Ja, das ist eine Technoplatte, aber nein, es ist keine Geheimwissenschaft, sondern eine ausgesprochen öffentliche. Gernot Bronsert und Sebastian Szary aus Berlin, die sich Modeselektor nennen, sind zwar Maschinenmusiker, aber sie praktizieren ihre Kunst am liebsten vor Publikum, haben seit der Gründung 1995 gar nicht so viel veröffentlicht und vor allem live gespielt.
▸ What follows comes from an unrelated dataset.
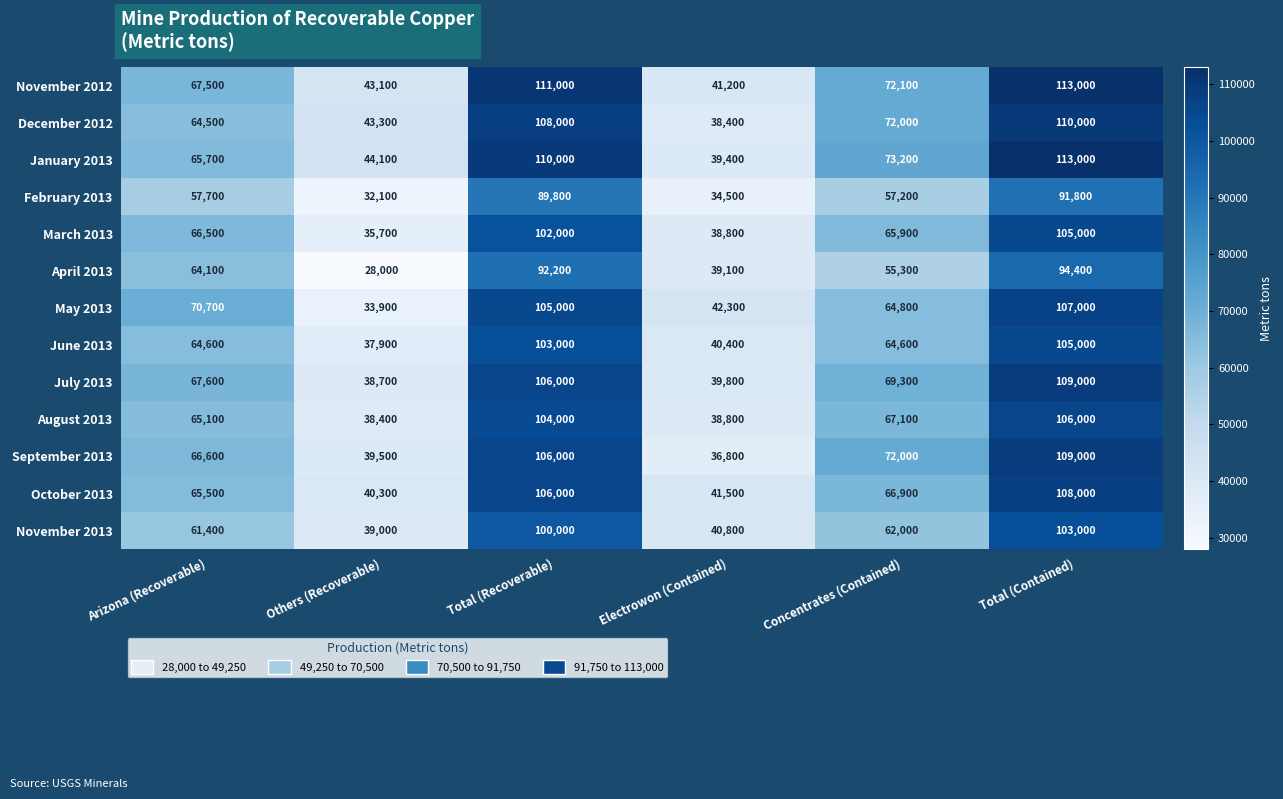

At which category is the sum across all series the highest?

Total (Contained)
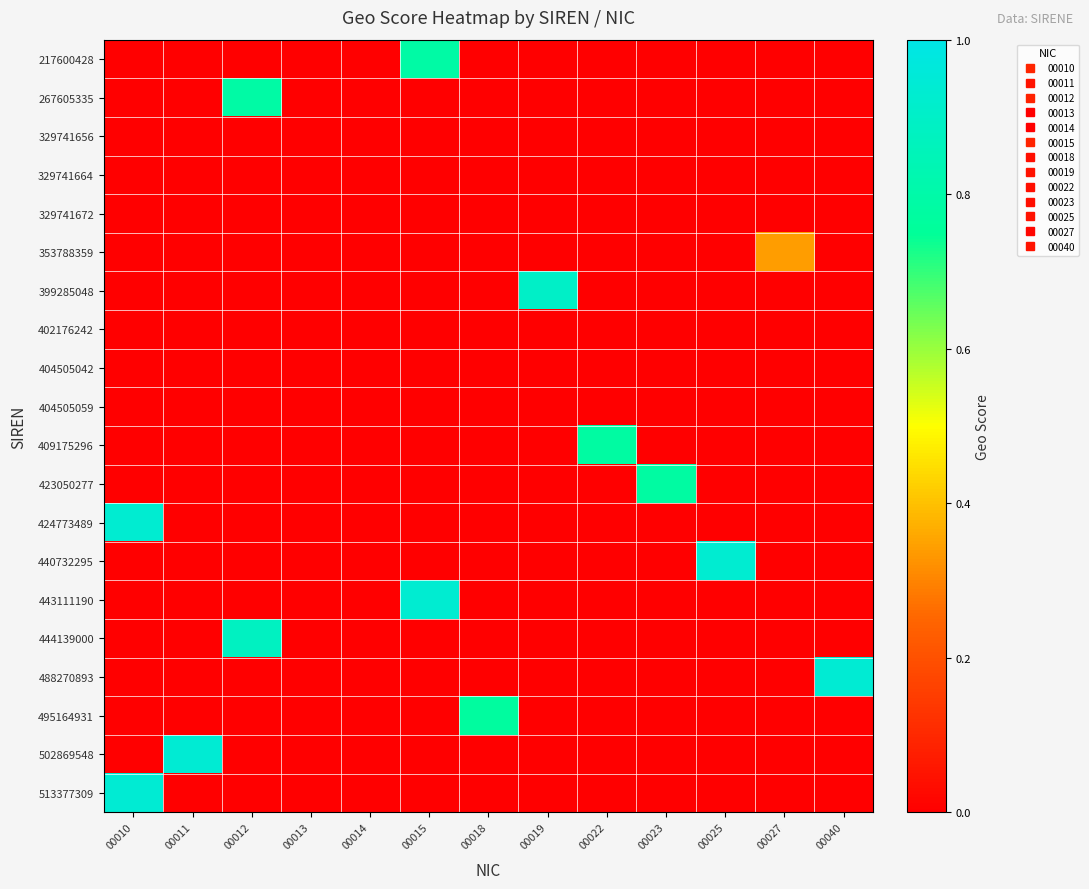

At which category does the chart reach its minimum across all series?

00010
Besonders Elektrokünstler haben ja den Ruf, auf der Reinheit von Genres wie Minimal oder Dubstep zu bestehen, hermetisch, eremitisch – aber es gibt keinen grandioseren Gegenbeweis als dieses neue, dritte Modeselektor-Album, das eine ungeheure Lebenstüchtigkeit und Weltläufigkeit ausstrahlt. Das natürlich all die mitgehörten Fetzen und nächtlichen Sessions in sich trägt, auf dem aber jedes Stück seine perfekt individuelle Farbe bekommen hat, vom windschiefen Yoga-Chill von „Blue Clouds“ über den bösartigen Zwitscher-Wumm-Techno von „Evil Twin“ und den sphärischen Dancehall „Grillwalker“ (der Ode an die wandelnden Würstchenbrater Berlins). Bis zu den Gastsänger-Stücken, den Höhepunkten: Radiohead-Sänger Thom Yorke, als Hausfreund schon öfter dabei, erinnert mit zwei Songs herrlich an sein Soloalbum, Miss Platnum singt einen großartigen Görlitzer-Park-Soul. Und beim zittrigen, stotternden Rap-Track mit dem New Yorker Anti-Pop Consortium müsste dann klar werden, was die Kunst dieses Duos ist: Flow und Zickzack, das Runde und das Eckige zusammenzubringen. Das hat weniger mit Intelligenz zu tun und mehr mit unbezahlbarem Feeling.